Even Tucker's home life seems matter of fact. His mother-in-law visits daily. His wife supports the family when he's not working; when he works, he brings his entire paycheck home. The biggest conflict comes when Brenda dislikes his staying away weekends to fight drought-induced fires in the hillsides. She fears for his life; he ignores her and pursues his love for choking fires.
In his racially diverse neighborhood called the Wild, Wild West, Tucker walks the straight and narrow, having once run dope to earn $500 to repair the Spider, his El Camino truck. He shuns alcohol and tobacco and devotes his energy to his family.
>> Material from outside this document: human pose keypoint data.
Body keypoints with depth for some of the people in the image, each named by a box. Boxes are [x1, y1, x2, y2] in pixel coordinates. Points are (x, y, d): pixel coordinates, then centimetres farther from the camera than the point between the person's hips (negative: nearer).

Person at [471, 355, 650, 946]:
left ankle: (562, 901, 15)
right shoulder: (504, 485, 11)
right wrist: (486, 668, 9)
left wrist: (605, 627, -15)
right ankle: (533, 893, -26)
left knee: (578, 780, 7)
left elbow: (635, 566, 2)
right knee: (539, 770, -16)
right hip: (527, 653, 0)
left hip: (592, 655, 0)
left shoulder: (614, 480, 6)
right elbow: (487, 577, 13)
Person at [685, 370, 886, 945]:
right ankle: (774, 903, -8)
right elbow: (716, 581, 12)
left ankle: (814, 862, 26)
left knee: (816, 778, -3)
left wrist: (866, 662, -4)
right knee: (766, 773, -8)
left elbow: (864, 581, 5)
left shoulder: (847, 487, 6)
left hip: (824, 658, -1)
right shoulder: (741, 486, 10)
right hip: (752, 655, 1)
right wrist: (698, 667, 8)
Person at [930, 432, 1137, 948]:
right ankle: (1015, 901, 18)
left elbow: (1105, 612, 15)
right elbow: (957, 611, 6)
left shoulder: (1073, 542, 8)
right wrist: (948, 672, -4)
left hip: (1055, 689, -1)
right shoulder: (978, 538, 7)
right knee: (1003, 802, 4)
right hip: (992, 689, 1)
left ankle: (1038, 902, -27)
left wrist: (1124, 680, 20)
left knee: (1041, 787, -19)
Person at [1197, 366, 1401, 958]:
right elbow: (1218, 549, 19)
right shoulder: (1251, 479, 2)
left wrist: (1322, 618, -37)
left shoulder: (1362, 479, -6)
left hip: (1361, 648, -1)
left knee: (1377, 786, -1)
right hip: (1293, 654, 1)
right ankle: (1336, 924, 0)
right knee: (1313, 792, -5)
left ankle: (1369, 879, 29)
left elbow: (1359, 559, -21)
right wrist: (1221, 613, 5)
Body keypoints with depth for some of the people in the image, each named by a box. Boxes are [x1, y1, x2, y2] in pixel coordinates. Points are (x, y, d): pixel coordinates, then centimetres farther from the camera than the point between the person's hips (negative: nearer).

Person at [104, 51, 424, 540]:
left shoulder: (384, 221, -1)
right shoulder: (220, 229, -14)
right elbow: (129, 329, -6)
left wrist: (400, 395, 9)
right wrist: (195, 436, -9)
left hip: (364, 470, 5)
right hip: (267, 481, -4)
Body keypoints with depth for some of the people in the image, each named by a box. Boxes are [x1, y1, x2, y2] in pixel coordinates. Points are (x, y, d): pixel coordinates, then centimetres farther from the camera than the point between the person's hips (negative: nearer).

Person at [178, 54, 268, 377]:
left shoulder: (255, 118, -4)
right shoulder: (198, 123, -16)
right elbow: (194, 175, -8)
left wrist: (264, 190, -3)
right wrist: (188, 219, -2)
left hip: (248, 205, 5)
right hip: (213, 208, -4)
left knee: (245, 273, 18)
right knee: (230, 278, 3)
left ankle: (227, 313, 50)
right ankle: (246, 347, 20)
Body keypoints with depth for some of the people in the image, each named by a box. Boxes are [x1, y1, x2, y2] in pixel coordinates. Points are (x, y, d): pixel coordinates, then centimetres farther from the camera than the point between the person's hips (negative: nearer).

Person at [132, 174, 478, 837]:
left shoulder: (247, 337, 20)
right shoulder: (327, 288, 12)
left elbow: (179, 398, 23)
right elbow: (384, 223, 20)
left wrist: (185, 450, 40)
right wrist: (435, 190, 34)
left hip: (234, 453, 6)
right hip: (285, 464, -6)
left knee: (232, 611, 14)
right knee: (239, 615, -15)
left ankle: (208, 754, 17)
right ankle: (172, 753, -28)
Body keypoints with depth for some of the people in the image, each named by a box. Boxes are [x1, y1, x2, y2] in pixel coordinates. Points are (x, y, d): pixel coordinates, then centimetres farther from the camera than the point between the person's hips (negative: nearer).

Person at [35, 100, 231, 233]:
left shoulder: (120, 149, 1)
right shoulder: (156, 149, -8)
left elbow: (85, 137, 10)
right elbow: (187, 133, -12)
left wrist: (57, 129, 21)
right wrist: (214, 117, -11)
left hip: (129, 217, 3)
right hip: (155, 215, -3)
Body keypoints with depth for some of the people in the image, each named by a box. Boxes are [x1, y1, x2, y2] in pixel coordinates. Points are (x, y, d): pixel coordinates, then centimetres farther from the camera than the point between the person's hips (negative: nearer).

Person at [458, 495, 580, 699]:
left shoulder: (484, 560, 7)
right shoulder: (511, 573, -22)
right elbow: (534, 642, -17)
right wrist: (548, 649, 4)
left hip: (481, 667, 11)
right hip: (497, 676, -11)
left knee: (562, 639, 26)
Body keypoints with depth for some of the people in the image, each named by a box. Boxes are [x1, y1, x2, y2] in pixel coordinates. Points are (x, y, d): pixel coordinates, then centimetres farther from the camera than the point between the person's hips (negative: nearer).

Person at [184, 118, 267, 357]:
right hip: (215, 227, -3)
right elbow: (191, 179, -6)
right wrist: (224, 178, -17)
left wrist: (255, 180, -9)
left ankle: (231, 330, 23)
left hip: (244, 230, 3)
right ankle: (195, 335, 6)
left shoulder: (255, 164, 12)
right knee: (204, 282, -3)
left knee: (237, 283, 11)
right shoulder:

His friends - Perez, Victor, Ronnie, Melvin, Leon - all tease him about doing the ``daddy thang,'' but he ends up better off than they. Addicted to drugs, harassed by police, incarcerated or killed, they fall victims of the streets. Their escapades could make for interesting reading were they not couched in awkward flashbacks or cumbersome reportage.
The novel progresses with concept headings instead of chapter numbers. Titles such as ``Toe up and Smoke Dreaming,'' ``Hardwork,'' ``Confinement,'' ``To Ask,'' ``Proper Care and Maintenance,'' ``Wild Wild West'' and ``El Dia De Los Muertos'' announce each chapter's activities unequally ranked. ``To Ask'' covers six pages and ``Wild Wild West,'' 44. The captions suggest narrative variety, but the chapter lengths alternately entertain and bore.
Blacker Than a Thousand Midnights presents a subject seldom explored in American fiction - an honest, hard-working, family-oriented black man. But Straight's lengthy chapters and stilted narrative detract from this subject. Consequently, her power as a writer still resides with her first two works.